§ Your goal
Which lines in the records below contain the word "could"? Pick out each one and copy it in full.

Given information below:

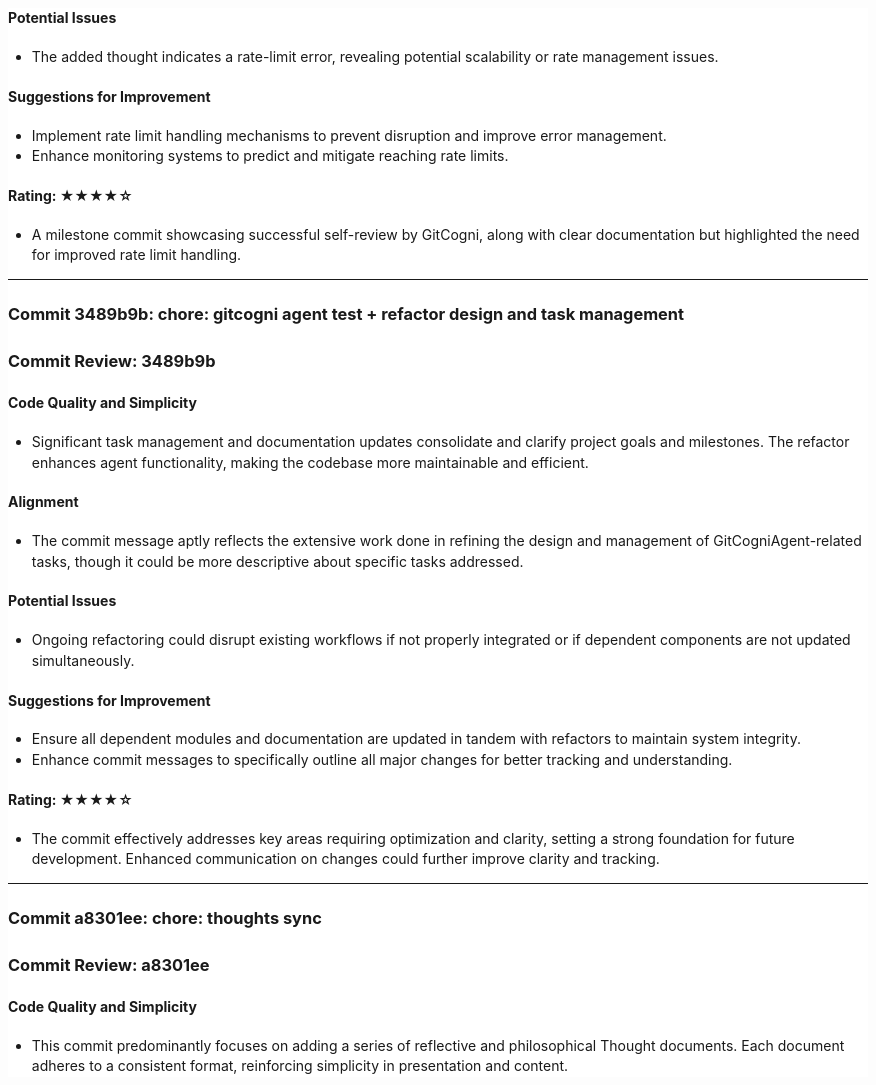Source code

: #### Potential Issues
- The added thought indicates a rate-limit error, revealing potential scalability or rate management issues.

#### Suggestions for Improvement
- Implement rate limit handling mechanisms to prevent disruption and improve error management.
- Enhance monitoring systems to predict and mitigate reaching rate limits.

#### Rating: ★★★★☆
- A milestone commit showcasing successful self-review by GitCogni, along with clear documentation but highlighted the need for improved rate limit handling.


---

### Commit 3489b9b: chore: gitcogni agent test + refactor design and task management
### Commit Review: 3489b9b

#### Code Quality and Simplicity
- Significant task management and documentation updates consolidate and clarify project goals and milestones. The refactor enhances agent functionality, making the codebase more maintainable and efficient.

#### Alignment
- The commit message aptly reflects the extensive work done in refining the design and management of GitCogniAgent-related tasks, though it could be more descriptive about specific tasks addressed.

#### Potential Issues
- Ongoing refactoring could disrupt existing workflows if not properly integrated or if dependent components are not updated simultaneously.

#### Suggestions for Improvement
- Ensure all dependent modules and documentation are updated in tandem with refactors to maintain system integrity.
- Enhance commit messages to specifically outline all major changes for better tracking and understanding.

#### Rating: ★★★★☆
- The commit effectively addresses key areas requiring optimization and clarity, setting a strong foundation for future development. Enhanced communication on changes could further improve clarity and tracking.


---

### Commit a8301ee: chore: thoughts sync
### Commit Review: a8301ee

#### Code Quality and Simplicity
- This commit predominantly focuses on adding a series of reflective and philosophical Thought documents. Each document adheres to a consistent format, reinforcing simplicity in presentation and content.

End of Given information.

§ Output below
- The commit message aptly reflects the extensive work done in refining the design and management of GitCogniAgent-related tasks, though it could be more descriptive about specific tasks addressed.
- Ongoing refactoring could disrupt existing workflows if not properly integrated or if dependent components are not updated simultaneously.
- The commit effectively addresses key areas requiring optimization and clarity, setting a strong foundation for future development. Enhanced communication on changes could further improve clarity and tracking.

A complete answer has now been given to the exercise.